Postureo es una palabra que lo ha canibalizado todo, desde el lenguaje hasta nuestro modo de posar ante una cámara -que suele ser la del móvil, para mayor “postureo”-. Hay una impostura desgajada de la hipocresía (me gusta más esta palabra y viene a aludir a lo mismo) que resulta incluso saludable cuando uno se manifiesta en un medio donde cada pequeño matiz es analizado y puesto en cuestión. Sobre todo si eres famoso, famosete, famosín o si vas camino de serlo vía parentesco, polvo o matrimonio. Nadie está a salvo del postureo cuando el mainstream premia el buenismo y envía a los infiernos a aquellos osados librepensadores que se atreven a afirmar algo que no es políticamente correcto. Llamar negro a un negro da yuyu. O viejo a un viejo. O prostituta a una prostituta. O mongólico a un mongólico.
Yo soy blanca, voy camino de hacerme vieja (no creo que más puta) y por suerte no soy mongólica. Parece ser que ciertas palabras y actitudes nos avergüenzan, aunque deberíamos estar preparados para el contraste, la confrontación y el antagonismo.
Me gusta mucho la creación, la imaginación y el diseño. Me gusta que la gente se esfuerce por contarme algo, por mostrármelo, pero no de cualquier manera. ¿Me divierte bucear en el Instagram de los amigotes y ver el Skyline de Tokyo mientras me limo las uñas? Quisiera decir que sí, pero no estoy yo tan segura. Está bien en la medida en que no tienes que ir a su casa y comer un pedazo de pizza fría mientras de postre te sirven 1500 diapositivas con entusiasmo de neoconverso. Al menos aquí hay una selección previa, una búsqueda de la más impactante o de aquella en la que se ven más favorecidos. Tampoco hay nada malo en que alguien nos muestre el look con el que va a una fiesta si esa imagen sirve de inspiración a otra persona. Encuentro más banal (o sea, más tonto) que alguien nos muestre lo que desayuna, porque eso sólo le interesa a su madre y a sus tripas, que habrán de digerirlo. Sobre todo si preparan una mesa de Nochebuena que para nada se corresponde con su día a día, ni en el formato ni en la dieta. Los Instagramers sólo muestran un pedacito de sus vidas, el más alegre, el más social, el más bello. Supongo que pretenden hacernos creer que lo que no muestran está a la altura de las fotos escogidas, que follan tan bien como comen y que viajan por dentro de sí mismos con el mismo tesón con el que cogen aviones y patinetes. Esta inocente impostura no está mal: si todo el mundo desnudase su alma ante mí todo el tiempo, me compraría un diván de cuero blanco y cobraría una pasta por ello. Claro que podría alegarse que si me meto a cotillear en las redes sociales es porque quiero. Pues no, mire usted, lo hago porque constantemente se me invita a hacerlo: “¿Has visto ya mi Insta? ¿Qué te parece la última foto que he colgado? ¿Por qué no hay ningún me-gusta tuyo? Porque no soy parte del rebaño, chiquilla, me muerdo la lengua para no responderles. Si lo fuera tendría Insta, Facebook y Twiteer. Tengo un blog y una revista, y nunca os doy la chapa con ellos. Entrad si queréis, pero no lo hagáis porque yo os lo pida. Hacedlo por curiosidad, si os place, o porque aprendéis algo de esas líneas que en realidad escribo para mí misma.

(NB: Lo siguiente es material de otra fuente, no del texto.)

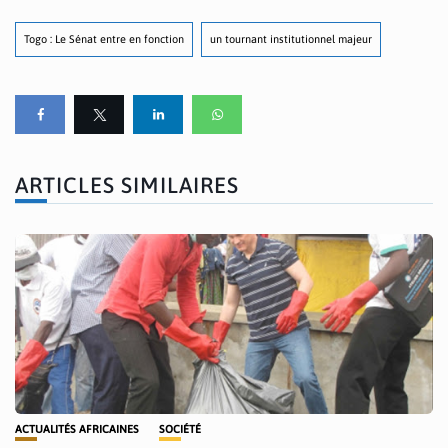
Togo : Le Sénat entre en fonction
un tournant institutionnel majeur
ARTICLES SIMILAIRES
ACTUALITÉS AFRICAINES
SOCIÉTÉ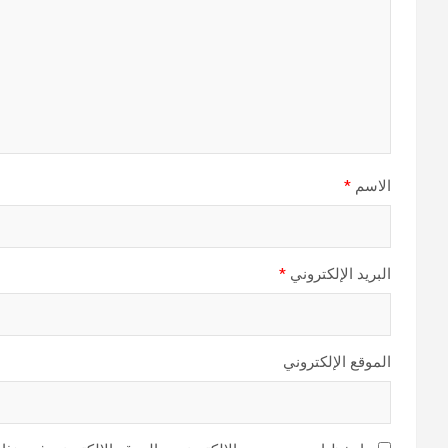
الاسم
*
البريد الإلكتروني
*
الموقع الإلكتروني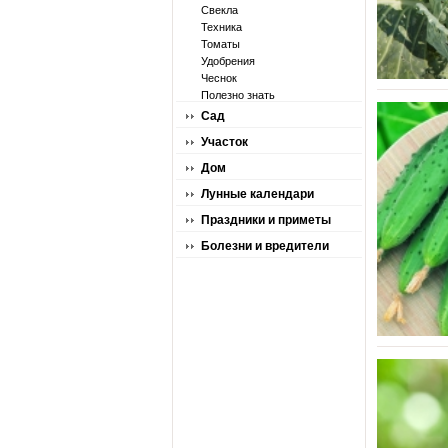
Свекла
Техника
Томаты
Удобрения
Чеснок
Полезно знать
Сад
Участок
Дом
Лунные календари
Праздники и приметы
Болезни и вредители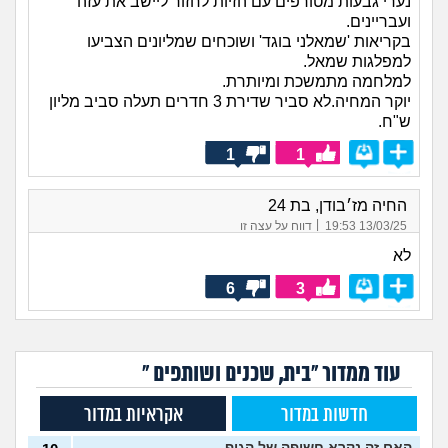
נערי גבעות מטורפים עם הזיות לחזור ליישב את עזה
ועבריינים.
בקריאות 'שמאלני בוגד' ושוכחים שמליונים הצביעו
למפלגות שמאל.
למלחמה מתמשכת ומיותרת.
יוקר המחיה.לא סביר שדירת 3 חדרים תעלה סביב מליון
ש"ח.
1
1
החיה מז׳בודן, בת 24
|
13/03/25 19:53
דווח על עצה זו
לא
6
3
עוד ממדור "בית, שכנים ושותפים "
חדשות במדור
אקראיות במדור
האם זה נקרא חשיפה של הגוף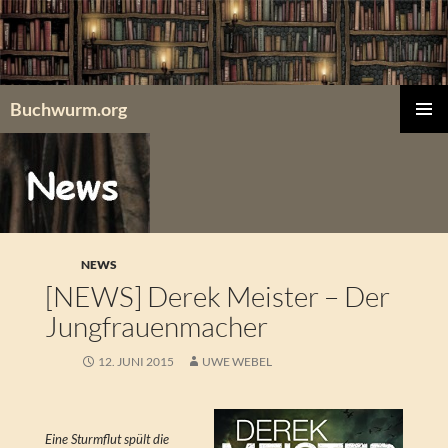
Zum
Inhalt
springen
Buchwurm.org
PRIMÄR
MENÜ
NEWS
[NEWS] Derek Meister – Der
Jungfrauenmacher
12. JUNI 2015
UWE WEBEL
Eine Sturmflut spült die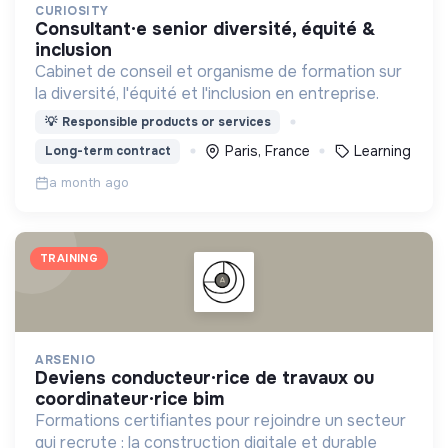
CURIOSITY
consultant·e senior diversité, équité &
inclusion
Cabinet de conseil et organisme de formation sur
la diversité, l'équité et l'inclusion en entreprise.
💡
Responsible products or services
Paris, France
Learning
Long-term contract
a month ago
TRAINING
ARSENIO
deviens conducteur·rice de travaux ou
coordinateur·rice bim
Formations certifiantes pour rejoindre un secteur
qui recrute : la construction digitale et durable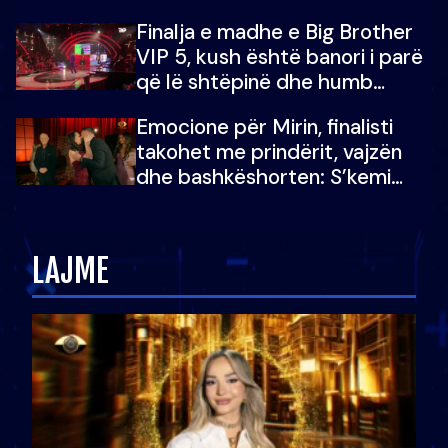
Finalja e madhe e Big Brother
VIP 5, kush është banori i parë
që lë shtëpinë dhe humb
mundësinë për të fituar
Emocione për Mirin, finalisti
çmimin e madh
takohet me prindërit, vajzën
dhe bashkëshorten: S’kemi
ndonjë letër divorci apo jo?
LAJME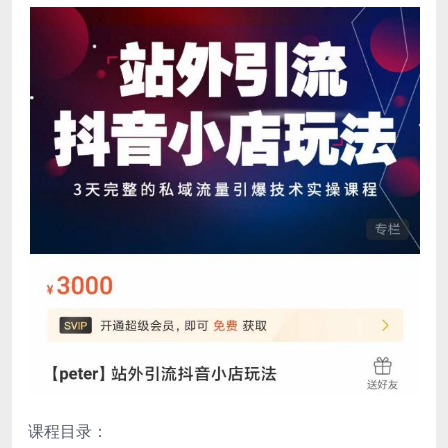
课程目录：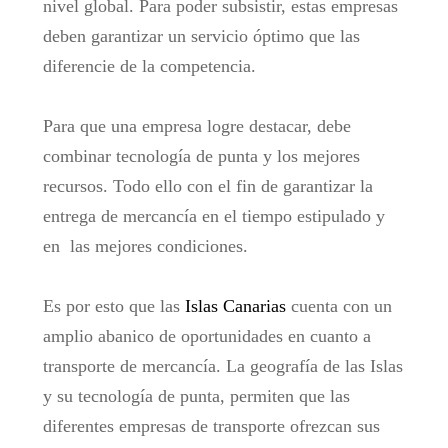
nivel global. Para poder subsistir, estas empresas
deben garantizar un servicio óptimo que las
diferencie de la competencia.
Para que una empresa logre destacar, debe
combinar tecnología de punta y los mejores
recursos. Todo ello con el fin de garantizar la
entrega de mercancía en el tiempo estipulado y
en las mejores condiciones.
Es por esto que las
Islas Canarias
cuenta con un
amplio abanico de oportunidades en cuanto a
transporte de mercancía. La geografía de las Islas
y su tecnología de punta, permiten que las
diferentes empresas de transporte ofrezcan sus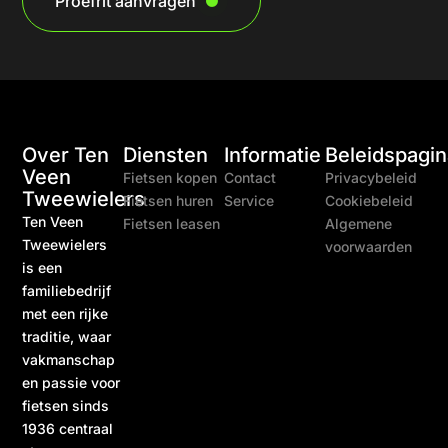
Proefrit aanvragen
Over Ten
Diensten
Informatie
Beleidspagin
Veen
Fietsen kopen
Contact
Privacybeleid
Tweewielers
Fietsen huren
Service
Cookiebeleid
Ten Veen
Fietsen leasen
Algemene
Tweewielers
voorwaarden
is een
familiebedrijf
met een rijke
traditie, waar
vakmanschap
en passie voor
fietsen sinds
1936 centraal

La lacerante falta de originalidad y la búsqueda del aplauso fácil me sacan de quicio. ¿Que qué he hecho el último puente? Pues mira, casualmente viajar, igual que tú, pero sin tanto postureo. Lo obvio nunca es atractivo. Lo que se ofrece gratis no vale nada. Mis fotos están en la cámara, más tarde impresas y bien colocaditas en un álbum. Debo ser muy retro, o muy poco exhibicionista. Mis amistades nada tienen que ver con el aleatorio número de seguidores. Lo que no soy, y eso lo tengo bien claro, es mercancía expuesta al ojo de quien quiera marcarme con un corazoncito rojo.